The characterisation and quantification of O6-alkylguanine adducts in DNA

In the modern world, exposure to artificial chemicals is inevitable through food and drink, air pollution, and consumer products. Some of these chemicals can damage DNA, increasing the risk of disease. Exposure to alkylating agents, such as N-nitroso compounds, leads to the formation of mutagenic and carcinogenic O6-alkylguanine adducts (O6-AlkGs), which are implicated in the development of colorectal cancer (CRC).

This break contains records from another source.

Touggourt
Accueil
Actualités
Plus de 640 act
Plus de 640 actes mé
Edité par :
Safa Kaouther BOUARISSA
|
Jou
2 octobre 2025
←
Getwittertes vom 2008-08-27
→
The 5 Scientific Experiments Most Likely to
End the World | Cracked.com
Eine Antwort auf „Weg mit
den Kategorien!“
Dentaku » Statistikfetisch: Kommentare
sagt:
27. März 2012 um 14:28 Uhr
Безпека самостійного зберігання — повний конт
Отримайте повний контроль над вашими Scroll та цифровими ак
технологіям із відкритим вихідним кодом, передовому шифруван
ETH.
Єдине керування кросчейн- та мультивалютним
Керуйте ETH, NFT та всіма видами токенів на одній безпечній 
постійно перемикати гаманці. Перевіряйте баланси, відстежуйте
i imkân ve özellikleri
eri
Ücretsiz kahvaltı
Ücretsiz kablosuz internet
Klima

In this work, O6-methylguanine and O6-carboxymethylguanine adducts were characterised and quantified in human CRC tumour DNA using stable isotope dilution mass spectrometry (SID-MS). To our knowledge, this is the first study to apply SID-MS to compare O6-AlkG levels in CRC tumour DNA with matched healthy DNA from the same patients. Naturally occurring 14N and isotopically labelled 15N nucleoside standards of these adducts, along with O6-ethyl, carboxyethyl, benzyl, and pyridyloxobutyl guanine adducts, were synthesised. Selected adducts were incorporated into oligodeoxyribonucleotides to develop digestion and quantification methodologies for SID-MS analysis. Although all synthesised adducts were intended for analysis in human DNA, progress was limited by time constraints imposed by the COVID-19 pandemic.

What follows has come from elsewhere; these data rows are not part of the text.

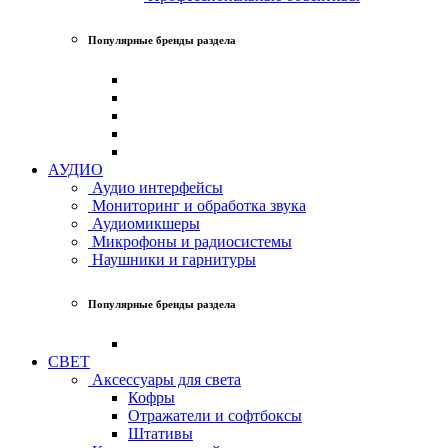
Популярные бренды раздела
АУДИО
Аудио интерфейсы
Мониторинг и обработка звука
Аудиомикшеры
Микрофоны и радиосистемы
Наушники и гарнитуры
Популярные бренды раздела
СВЕТ
Аксессуары для света
Кофры
Отражатели и софтбоксы
Штативы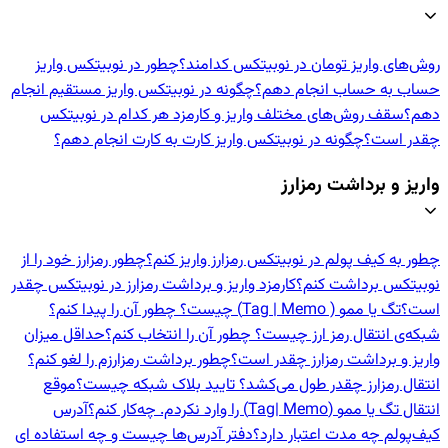
روش‌های واریز تومان در نوبیتکس کدامند؟
چطور در نوبیتکس واریز
حساب به حساب انجام دهم؟
چگونه در نوبیتکس واریز مستقیم انجام
دهم؟
سقف روش‌های مختلف واریز و کارمزد هر کدام در نوبیتکس
چقدر است؟
چگونه در نوبیتکس واریز کارت به کارت انجام دهم؟
واریز و برداشت رمزارز
چطور به کیف پولم در نوبیتکس رمزارز واریز کنم؟
چطور رمزارز خود را از
نوبیتکس برداشت کنم؟
کارمزد واریز و برداشت رمزارز در نوبیتکس چقدر
است؟
تگ یا ممو ( Tag | Memo) چیست؟ چطور آن را پیدا کنم؟
شبکه‌ی انتقال رمز ارز چیست؟ چطور آن را انتخاب کنم؟
حداقل میزان
واریز و برداشت رمزارز چقدر است؟
چطور برداشت رمزارزم را لغو کنم؟
انتقال رمزارز چقدر طول می‌کشد؟ تایید بلاک شبکه چیست؟
موقع
انتقال تگ یا ممو (Tag| Memo) را وارد نکردم. چه‌کار کنم؟
آدرس
کیف‌پولم چه مدت اعتبار دارد؟
دفتر آدرس‌ها چیست و چه استفاده ای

Bracken fern (Pteridium aquilinum), the most widespread fern globally, is the only known carcinogenic plant. Widespread grazing exposes humans to the carcinogen ptaquiloside (PTQ) through red meat consumption, dairy product consumption and groundwater contamination. We hypothesised that PTQ’s carcinogenicity arises from the formation of O6-alkylguanine adducts, specifically O6-pterosin B guanine (O6-PTBG). Reaction of the active PTQ dienone with duplex DNA followed by digestion revealed the presence of O6-PTBG by LC-MS. The corresponding nucleoside standard was synthesised, and an O6-PTBG-containing oligodeoxyribonucleotide was prepared to develop digestion methodology. This study represents the first detection of the O6-PTBG adduct formed from the reaction of PTQ dienone with duplex DNA.